Morjes!

Welcome to my blog. I write about fitting in, sticking out, and missing the motherland as a serial foreigner.

The impossible move

I was listening to the latest episode of This American Life (Abdi and the Golden Ticket) yesterday. It's the story of one man in Kenya trying to emigrate to the United States, amid very dangerous and tenuous circumstances. We have very little in common with him - no police hunting us down, no aversion to taking public transportation for fear of being branded a terrorist - save one thing: we are also trying to move to a foreign country, from a foreign country (Abdi is Somali but living in Kenya). So when the episode started talking about the documents and stamps and permissions and transcripts and copies Abdi needed to collect in order to be granted a US visa - MAYBE - I couldn't help but sympathize in an extreme way.

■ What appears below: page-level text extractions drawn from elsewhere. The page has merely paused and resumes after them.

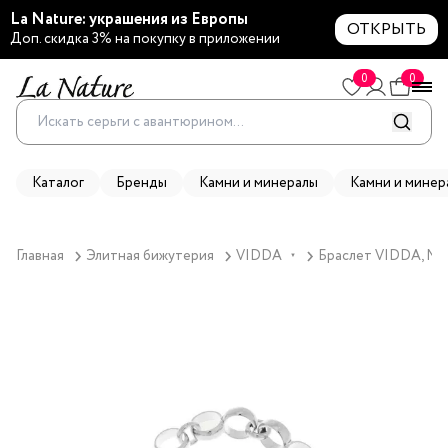
La Nature: украшения из Европы
ОТКРЫТЬ
Доп. скидка 3% на покупку в приложении
0
0
Каталог
Бренды
Камни и минералы
Камни и минер
Главная
Элитная бижутерия
VIDDA
Браслет VIDDA, Mai
▼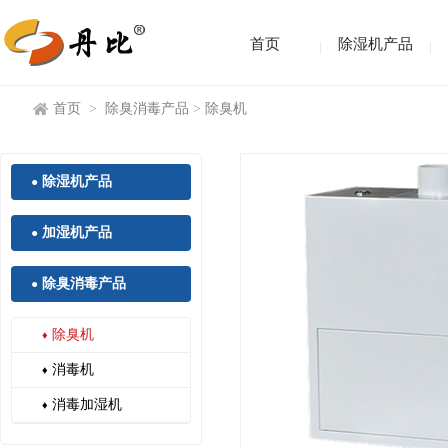
首页
除湿机产品
首页
>
除臭消毒产品
>
除臭机
除湿机产品
●
加湿机产品
●
除臭消毒产品
●
除臭机
♦
消毒机
♦
消毒加湿机
♦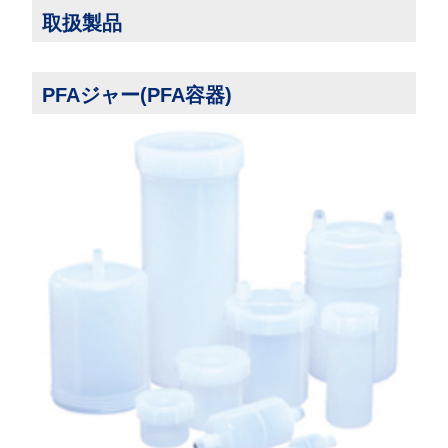
取扱製品
PFAジャー(PFA容器)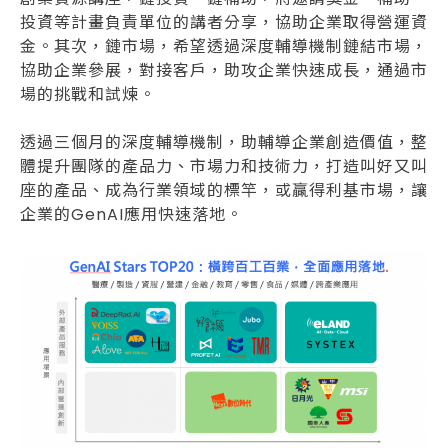
投資等計畫負責單位的講者分享，協助企業取得營運資
金。其次，鏈市場，希望透過深度輔導機制鏈結市場，
協助企業參展，對接客戶，助攻企業快速成長，通過市
場的挑戰和試煉。
透過三個月的深度輔導機制，助輔導企業創造價值，整
體提升團隊的產品力、市場力和技術力，打造叫好又叫
座的產品、成為行業領域的標竿，或贏得利基市場，讓
企業的GenAI應用快速落地。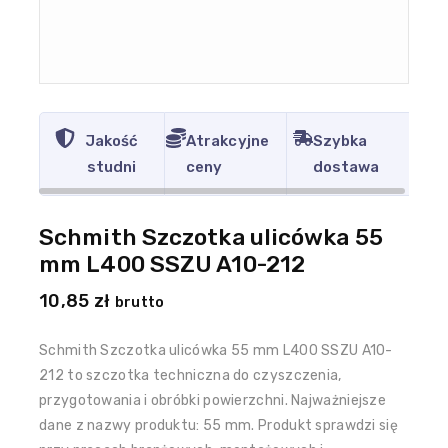
Jakość
Atrakcyjne
Szybka
studni
ceny
dostawa
Schmith Szczotka ulicówka 55
mm L400 SSZU A10-212
10,85
zł
brutto
Schmith Szczotka ulicówka 55 mm L400 SSZU A10-
212 to szczotka techniczna do czyszczenia,
przygotowania i obróbki powierzchni. Najważniejsze
dane z nazwy produktu: 55 mm. Produkt sprawdzi się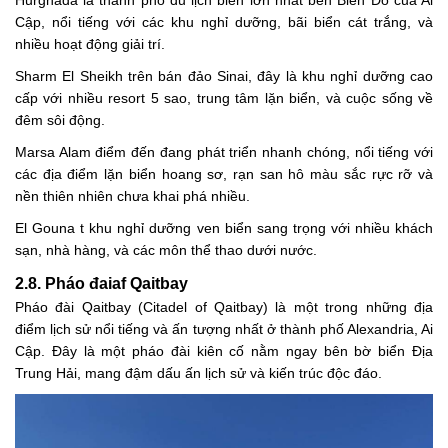
Cập, nổi tiếng với các khu nghỉ dưỡng, bãi biển cát trắng, và
nhiều hoạt động giải trí.
Sharm El Sheikh trên bán đảo Sinai, đây là khu nghỉ dưỡng cao
cấp với nhiều resort 5 sao, trung tâm lặn biển, và cuộc sống về
đêm sôi động.
Marsa Alam điểm đến đang phát triển nhanh chóng, nổi tiếng với
các địa điểm lặn biển hoang sơ, rạn san hô màu sắc rực rỡ và
nền thiên nhiên chưa khai phá nhiều.
El Gouna t khu nghỉ dưỡng ven biển sang trọng với nhiều khách
sạn, nhà hàng, và các môn thể thao dưới nước.
2.8. Pháo đaiaf Qaitbay
Pháo đài Qaitbay (Citadel of Qaitbay) là một trong những địa
điểm lịch sử nổi tiếng và ấn tượng nhất ở thành phố Alexandria, Ai
Cập. Đây là một pháo đài kiên cố nằm ngay bên bờ biển Địa
Trung Hải, mang đậm dấu ấn lịch sử và kiến trúc độc đáo.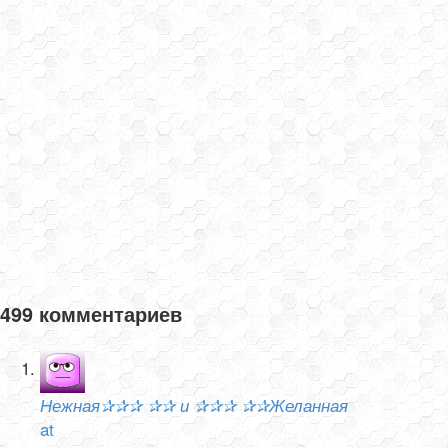
499 комментариев
Нежная✰✰✰ ✰✰ и ✰✰✰ ✰✰Желанная
at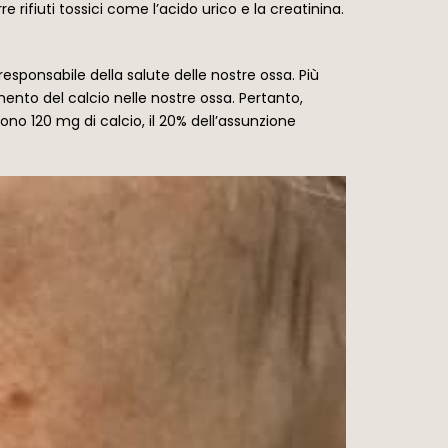
e rifiuti tossici come l’acido urico e la creatinina.
responsabile della salute delle nostre ossa. Più
imento del calcio nelle nostre ossa. Pertanto,
no 120 mg di calcio, il 20% dell’assunzione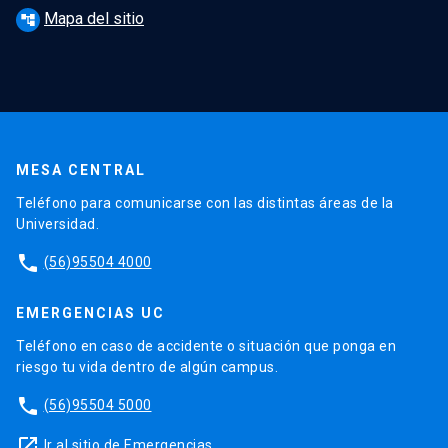
Mapa del sitio
account_tree
MESA CENTRAL
Teléfono para comunicarse con las distintas áreas de la
Universidad.
phone
(56)95504 4000
EMERGENCIAS UC
Teléfono en caso de accidente o situación que ponga en
riesgo tu vida dentro de algún campus.
phone
(56)95504 5000
launch
Ir al sitio de Emergencias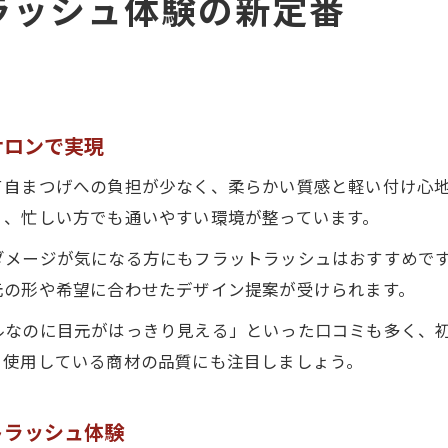
ラッシュ体験の新定番
フラットラッシュで叶うナチュラルな目元美の魅力
まつげパーマやLEDで自然派も満足する仕上がり
大阪府で話題の眉毛デザインとまつげの組み合わせ
駅近サロンで叶える理想のナチュラル美人計画
サロンで実現
口コミで高評価のフラットラッシュサロンの特徴
て自まつげへの負担が少なく、柔らかい質感と軽い付け心
まつげパーマもフラットラッシュも長持ちの秘訣
く、忙しい方でも通いやすい環境が整っています。
フラットラッシュやまつげパーマを長持ちさせる方
ダメージが気になる方にもフラットラッシュはおすすめで
大阪府サロンで実践するモチ重視のケアポイント
元の形や希望に合わせたデザイン提案が受けられます。
LEDエクステとフラットラッシュの持続力の違い
ルなのに目元がはっきり見える」といった口コミも多く、
目元美を長く楽しむためのサロン選びのコツ
、使用している商材の品質にも注目しましょう。
フラットラッシュ初心者におすすめのケア法
LEDマツエクで変わる目元デザインの最前線
トラッシュ体験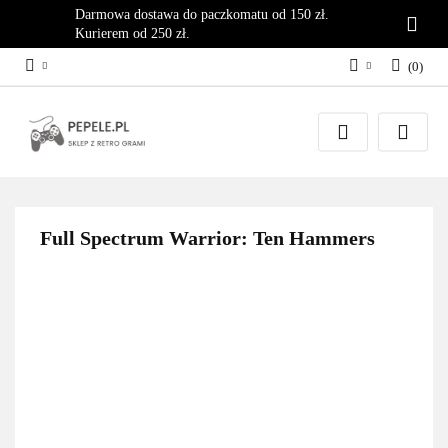
Darmowa dostawa do paczkomatu od 150 zł.
Kurierem od 250 zł.
(
0
)
Zaloguj się
Załóż konto
Dodaj zgłoszenie
Zgody cookies
Full Spectrum Warrior: Ten Hammers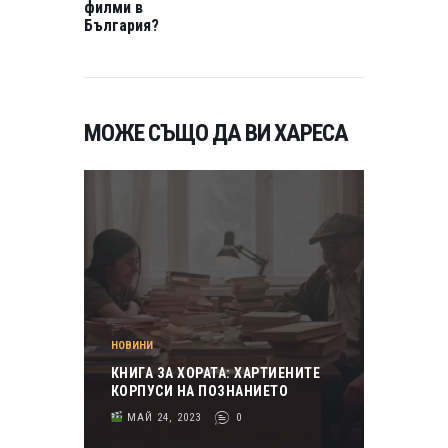
филми в
България?
МОЖЕ СЪЩО ДА ВИ ХАРЕСА
НОВИНИ
КНИГА ЗА ХОРАТА: ХАРТИЕНИТЕ
КОРПУСИ НА ПОЗНАНИЕТО
МАЙ 24, 2023
0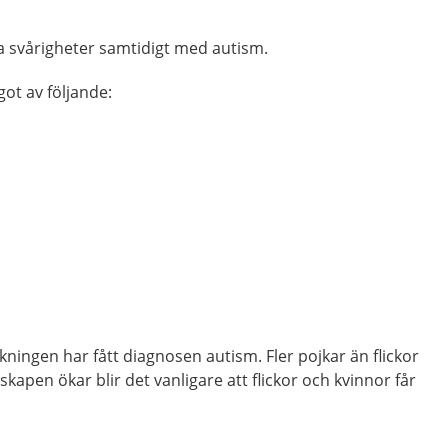
ra svårigheter samtidigt med autism.
got av följande:
kningen har fått diagnosen autism. Fler pojkar än flickor
kapen ökar blir det vanligare att flickor och kvinnor får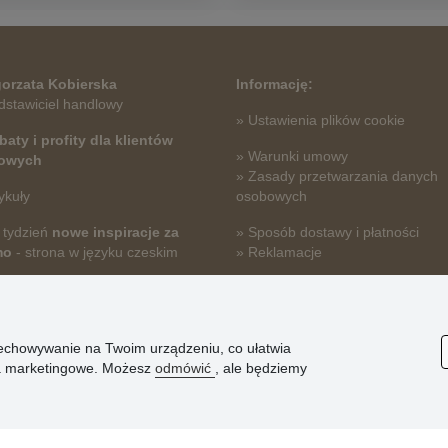
orzata Kobierska
Informację:
dstawiciel handlowy
» Ustawienia plików cookie
baty i profity dla klientów
» Warunki umowy
towych
» Zasady przetwarzania danych
ykuły
osobowych
 tydzień
nowe inspiracje za
» Sposób dostawy i płatności
mo
- strona w języku czeskim
» Reklamacje
» Dlaczego należy się zarejestro
» Najczęściej zadawane pytania
przechowywanie na Twoim urządzeniu, co ułatwia
nia marketingowe. Możesz
odmówić
, ale będziemy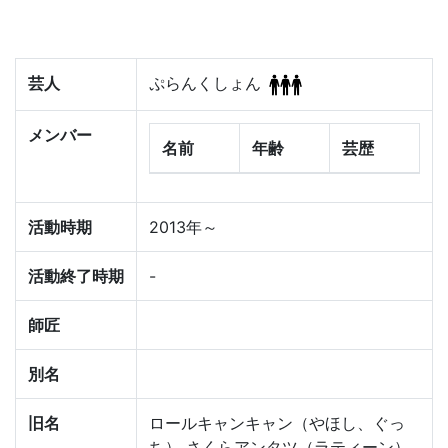
芸人
ぷらんくしょん
メンバー
名前
年齢
芸歴
活動時期
2013年～
活動終了時期
-
師匠
別名
旧名
ロールキャンキャン（やほし、ぐっ
ち） さくらアンタツ（ラティーン）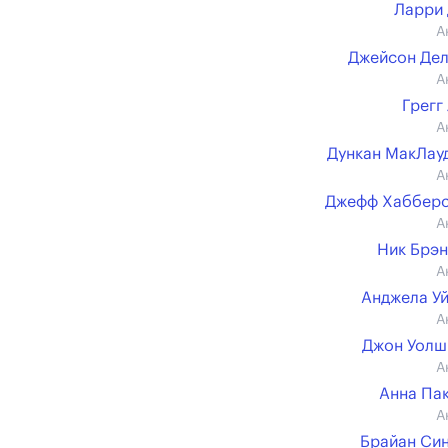
Ларри
А
Джейсон Де
А
Грегг
А
Дункан МакЛауд 
А
Джефф Хабберс
А
Ник Брэ
А
Анджела У
А
Джон Уолш (
А
Анна Па
А
Брайан Си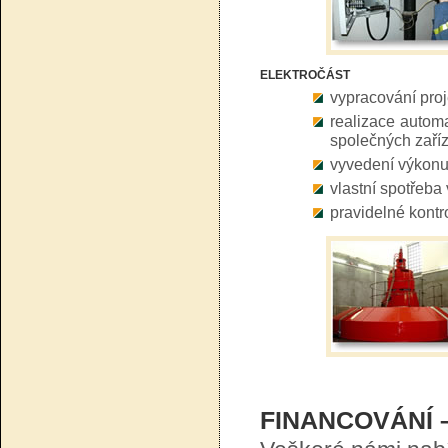
ELEKTROČÁST
vypracování pro
realizace automa
společných zaří
vyvedení výkonu 
vlastní spotřeba
pravidelné kontr
FINANCOVÁNÍ 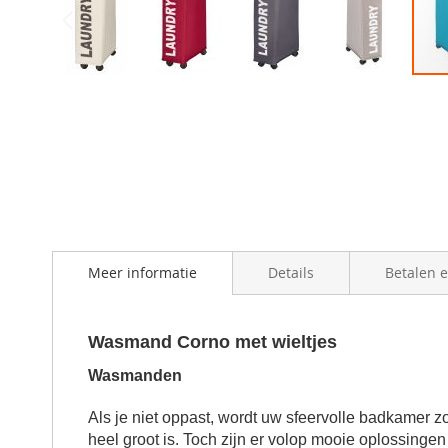
Skip
to
the
beginning
of
the
images
gallery
Meer informatie
Details
Betalen 
Wasmand Corno met wieltjes
Wasmanden
Als je niet oppast, wordt uw sfeervolle badkamer 
heel groot is. Toch zijn er volop mooie oplossinge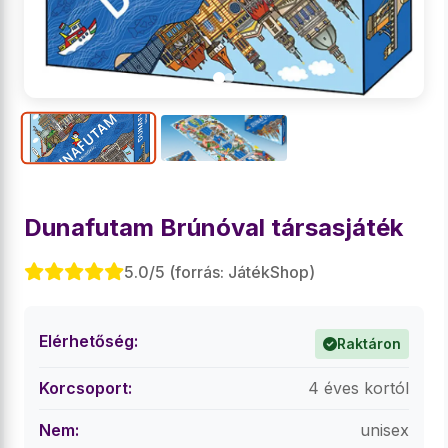
Dunafutam Brúnóval társasjáték
5.0/5 (forrás: JátékShop)
Elérhetőség:
Raktáron
Korcsoport:
4 éves kortól
Nem:
unisex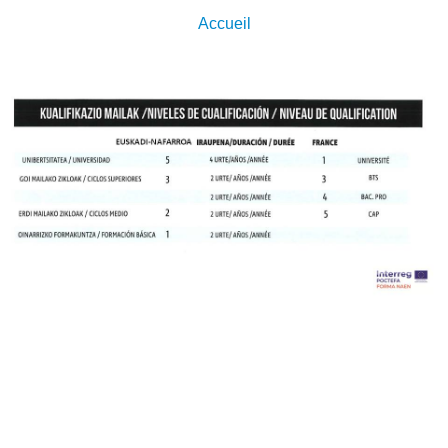
Accueil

The thing is, it is almost impossible to successfully do everything necessary to exit one country and enter another, legally, at least on your first try. And even if all your paperwork is in order, and you visited all the ministries and embassies and typing centers you were supposed to, the Powers that Be can still say "nah, you're not going. All those plans you made? That apartment you packed up, that job you gave notice at, that school from which you withdrew your children? Good luck getting it all back."

Fortunately, everything is still in order for our move to Finland. I will always remember that special feeling of sitting an embassy waiting room, counting down the minutes until some official decided our future.

As for leaving the UAE - boy howdy did they make it hard. Among the things we had to do, amidst all the packing up and emotional upheaval:

- close our bank account

- cancel our residency visa (in our passports)

- sell our car

- rent another car to use until we left

- cancel our car insurance

- cancel our SALIK (toll gate) card

- cancel our Emirates IDs

These kinds of to-do lists are the last things you have time for when you're trying to pack up your life. But still, all in all, not too bad, right? Until you realize that these tasks form a complex web of that Wolf/Goat/Cabbage game. Certain items cannot be completed without certain other items having been done/not done. And if you do things wrong, you're hosed. We experienced an unexpected delay in selling our car, waiting for some paperwork from the bank. (It was one of those times where we had to just go to the bank every day and sit in front of the banker's desk for an hour or two until stuff got done - do you ever have those times?) I don't know what we would have done if we had saved that task until the day before we left!

But in the end, that delay was fortuitous since it kept us from cancelling our visas (what turned out to be) too early, which would have presented serious problems with transferring money out of our bank account before closing it, etc.

The overall impression the process leaves is that of "this has never been done before." We were asking people questions about what to do first and we got so many shrugged shoulders and "I have no clue" responses. It was weird. It was like no foreigner has ever left that country before. And it was frustrating.

But we did it! Or at least I think so, until some new, previously unknown, uncompleted task rears its head.